If like me, you are following how private organisations are communicating about their work with their social and environmental impact, you certainly have noticed that they never have been short of buzzwords. As confusing as they may be, these buzzwords show an interesting dynamic of changing concepts and new trends and priorities for companies.
The old good “corporate responsibility”, which has been challenged after his little brother “sustainability” came into town, has returned riding on the back of the new trojan horses of the European Commission: namely but not limited to the EU Taxonomy, the Corporate Sustainability Reporting Directive, the Corporate Sustainability Due Diligence Directive and the Green Claims Directive.
Under the new sustainability era, the lack of a common framework and definition has given room for companies to define their own way of addressing their external impacts on people and the environment. While corporate responsibility recognizes that any company has negative social and environmental impacts to be identified and addressed, sustainability focused on social and environmental impacts as market differentiator, so a way to increase sales or profitability. We unfortunately have all read slogans such as “sustainability has become a business imperative” or “sustainability as business value creator” etc…
This “corporate made” definition of sustainability lead companies without strong ethical principles, to shift focus from impact mitigation to financial maximization. Efforts and resources have not been allocated to addressing these negative impacts and sectoral systemic issues. Instead, companies have invested in communications and marketing initiatives, emphasizing small showcase innovative projects, and tick box exercises to rank high in selected voluntary ESG rankings and certifications. The main goal being to improve margins, increase revenues and attract cheaper financing.
Recognizing this issue and lack of improvements, the new EU regulations [1] are driving five fundamental changes putting corporate responsibility at the front:
- Identifying and mitigating negative impacts: due diligence principles as defined by the United Nations Guiding Principles for Business and Human Rights and the OECD Guidelines for Multinational Enterprises must be followed by companies to ensure that they identify and address their negative impacts before claiming that they are driving positive change.

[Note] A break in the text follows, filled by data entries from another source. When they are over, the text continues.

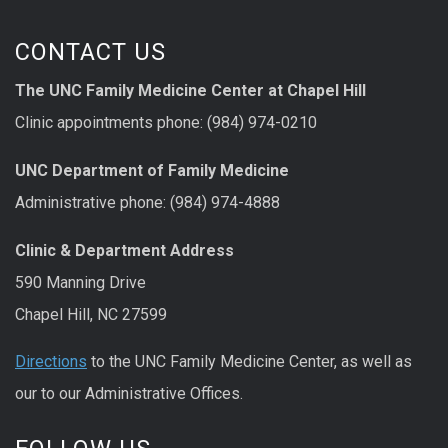
CONTACT US
The UNC Family Medicine Center at Chapel Hill
Clinic appointments phone: (984) 974-0210
UNC Department of Family Medicine
Administrative phone: (984) 974-4888
Clinic & Department Address
590 Manning Drive
Chapel Hill, NC 27599
Directions
to the UNC Family Medicine Center, as well as
our to our Administrative Offices.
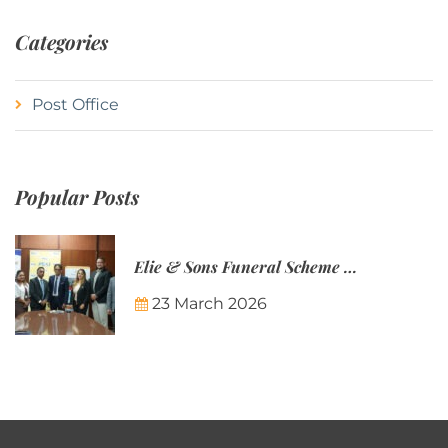
Categories
Post Office
Popular Posts
Elie & Sons Funeral Scheme and the Mauritius Post are partnering to make funeral plans more accessible to Mauritian families.
23 March 2026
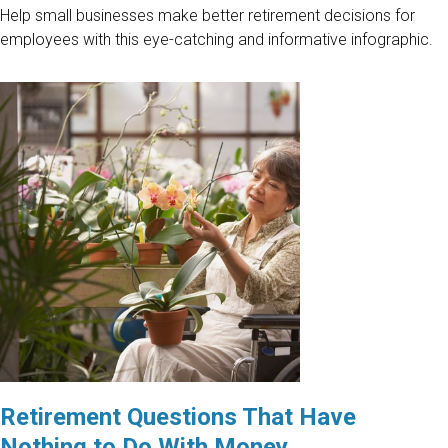
Help small businesses make better retirement decisions for
employees with this eye-catching and informative infographic.
Retirement Questions That Have
Nothing to Do With Money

- Defining minimum social safeguards and ‘do no significant harm’ as prerequisite: “doing good” to one of the various social or environmental topics (eg. developing capacity for renewable energy production) does not compensate for “doing harm” to one of the others (eg. sourcing materials from vendors with forced labor).

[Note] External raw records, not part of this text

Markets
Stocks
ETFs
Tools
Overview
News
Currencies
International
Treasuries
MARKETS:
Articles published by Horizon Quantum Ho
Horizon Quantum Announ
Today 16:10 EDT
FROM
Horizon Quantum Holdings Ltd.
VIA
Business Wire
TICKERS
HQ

- Expanding the scope of responsibility beyond own operations: material negative impacts happening in the upstream or downstream value chain are also under a company’s responsibility.
- Limiting unsubstantiated green claims: the use of words in a company’s communication which are not specific enough, such as “sustainable” or “responsible”, is restricted, facts and contextualized information is required.
- Standardizing and increasing mandatory reporting: reported qualitative and quantitative information is obligatory, requires technical and professional expertise for assessing impacts and their materiality and is subject to external audit.
The detractors of these EU regulations claim that such requirements are hampering companies’ ability to be financially viable. This is incorrect. These regulations finally offer a level playing field for companies to fully deliver on their corporate responsibility. Not as a burden but as a tool to deliver on their true purpose: serve societies real needs without harming nature.
References
[1] EU Taxonomy, Corporate Sustainability Reporting Directive, Corporate Sustainability Due Diligence Directive, Green Claims Directive, Ecodesign Directive
Karin Simondon is a corporate responsibility professional driving strategic and regulatory programmes at Ramboll Group. She has worked at the intersection of Corporate Strategy and Corporate Social and Environmental Responsibility in the past 10 years, in internal roles and as consultant to private companies.